- [RECORDS SHOWN]:

▼

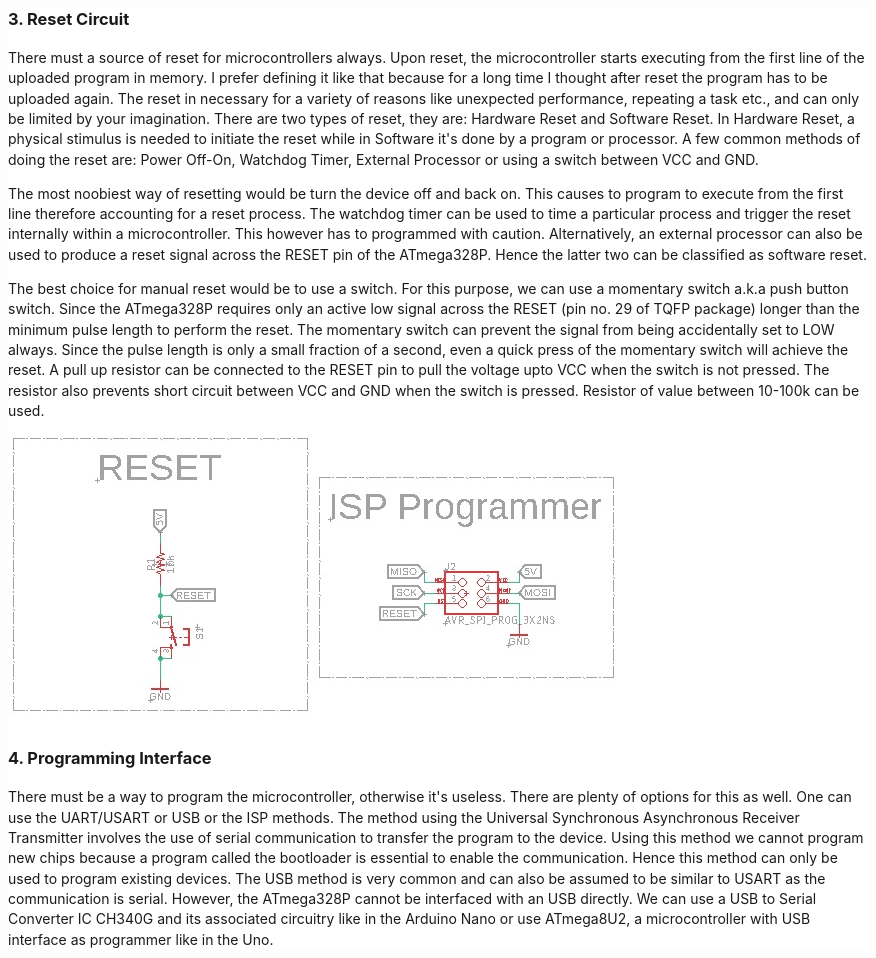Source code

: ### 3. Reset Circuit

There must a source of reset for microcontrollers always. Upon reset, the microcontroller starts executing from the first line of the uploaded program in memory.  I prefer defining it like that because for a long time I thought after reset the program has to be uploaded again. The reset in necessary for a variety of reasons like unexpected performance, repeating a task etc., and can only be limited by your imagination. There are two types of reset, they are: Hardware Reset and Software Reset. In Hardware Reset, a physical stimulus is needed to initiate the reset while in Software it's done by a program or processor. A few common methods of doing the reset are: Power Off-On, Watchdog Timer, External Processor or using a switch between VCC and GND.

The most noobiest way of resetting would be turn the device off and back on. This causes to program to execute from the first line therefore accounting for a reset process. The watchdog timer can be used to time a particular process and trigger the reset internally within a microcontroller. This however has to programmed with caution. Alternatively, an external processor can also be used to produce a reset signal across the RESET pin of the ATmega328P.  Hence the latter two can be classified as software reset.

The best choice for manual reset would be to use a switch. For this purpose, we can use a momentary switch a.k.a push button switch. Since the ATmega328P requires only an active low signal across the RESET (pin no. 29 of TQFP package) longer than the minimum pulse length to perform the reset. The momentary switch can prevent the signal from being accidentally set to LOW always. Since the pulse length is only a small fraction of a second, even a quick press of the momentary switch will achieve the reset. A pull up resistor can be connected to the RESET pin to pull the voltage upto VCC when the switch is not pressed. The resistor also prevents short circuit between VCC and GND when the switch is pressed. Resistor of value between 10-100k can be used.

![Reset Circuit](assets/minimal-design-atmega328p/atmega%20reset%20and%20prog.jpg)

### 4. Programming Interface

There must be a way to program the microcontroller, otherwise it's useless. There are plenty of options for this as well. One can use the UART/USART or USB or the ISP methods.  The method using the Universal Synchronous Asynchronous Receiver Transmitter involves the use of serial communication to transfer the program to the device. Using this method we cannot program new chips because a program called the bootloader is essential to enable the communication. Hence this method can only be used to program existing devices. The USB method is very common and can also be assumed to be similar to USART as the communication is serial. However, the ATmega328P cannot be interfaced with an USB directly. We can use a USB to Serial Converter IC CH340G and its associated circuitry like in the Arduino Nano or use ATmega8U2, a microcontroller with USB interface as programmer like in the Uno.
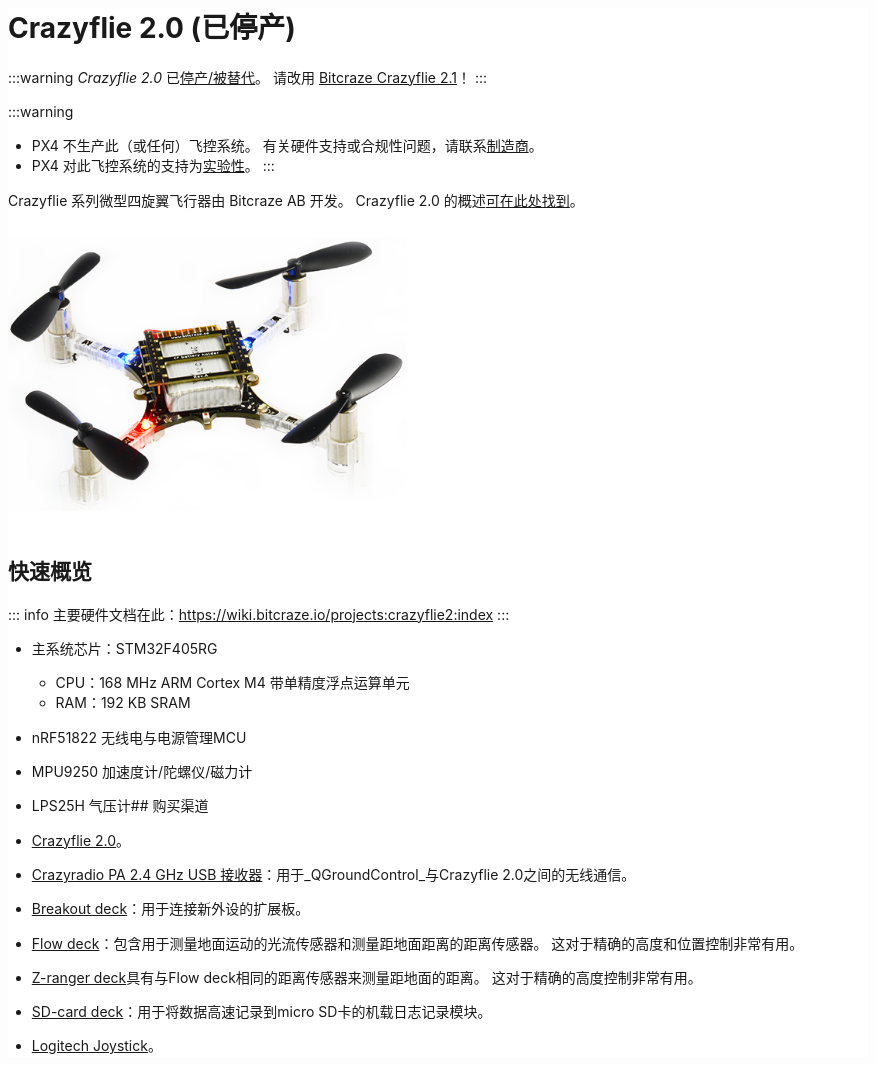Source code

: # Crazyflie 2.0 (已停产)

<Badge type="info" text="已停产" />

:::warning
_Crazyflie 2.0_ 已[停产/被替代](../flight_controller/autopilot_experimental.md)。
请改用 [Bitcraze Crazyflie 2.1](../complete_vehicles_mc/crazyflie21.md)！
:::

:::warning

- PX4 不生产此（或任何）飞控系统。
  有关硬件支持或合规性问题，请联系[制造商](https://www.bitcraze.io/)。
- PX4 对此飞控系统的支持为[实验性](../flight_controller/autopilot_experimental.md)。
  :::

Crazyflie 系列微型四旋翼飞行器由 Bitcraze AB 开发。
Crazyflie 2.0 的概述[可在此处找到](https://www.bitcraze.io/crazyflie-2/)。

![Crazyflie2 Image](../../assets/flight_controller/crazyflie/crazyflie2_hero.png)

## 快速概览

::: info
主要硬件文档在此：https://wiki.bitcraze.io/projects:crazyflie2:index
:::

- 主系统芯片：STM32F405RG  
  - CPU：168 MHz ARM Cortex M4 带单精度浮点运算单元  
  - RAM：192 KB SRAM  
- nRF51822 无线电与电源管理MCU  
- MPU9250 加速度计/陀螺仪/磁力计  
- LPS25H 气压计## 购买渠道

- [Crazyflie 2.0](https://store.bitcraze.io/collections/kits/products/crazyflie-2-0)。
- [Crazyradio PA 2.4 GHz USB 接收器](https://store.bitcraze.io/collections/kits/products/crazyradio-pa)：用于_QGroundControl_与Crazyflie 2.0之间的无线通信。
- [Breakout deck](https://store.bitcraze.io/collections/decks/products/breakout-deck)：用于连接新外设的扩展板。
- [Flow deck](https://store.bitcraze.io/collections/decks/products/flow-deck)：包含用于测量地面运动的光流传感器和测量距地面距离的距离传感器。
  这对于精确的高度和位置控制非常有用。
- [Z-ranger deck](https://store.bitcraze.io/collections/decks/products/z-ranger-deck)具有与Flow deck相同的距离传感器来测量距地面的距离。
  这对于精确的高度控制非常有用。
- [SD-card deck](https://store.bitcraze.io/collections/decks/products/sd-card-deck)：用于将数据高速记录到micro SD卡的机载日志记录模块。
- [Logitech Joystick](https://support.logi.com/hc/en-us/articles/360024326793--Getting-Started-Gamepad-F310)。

▲

- [TRY IT]: Respond with the count of lines in the material above that contain the word "collections", and add nothing to it.

- [THE ANSWER]: 6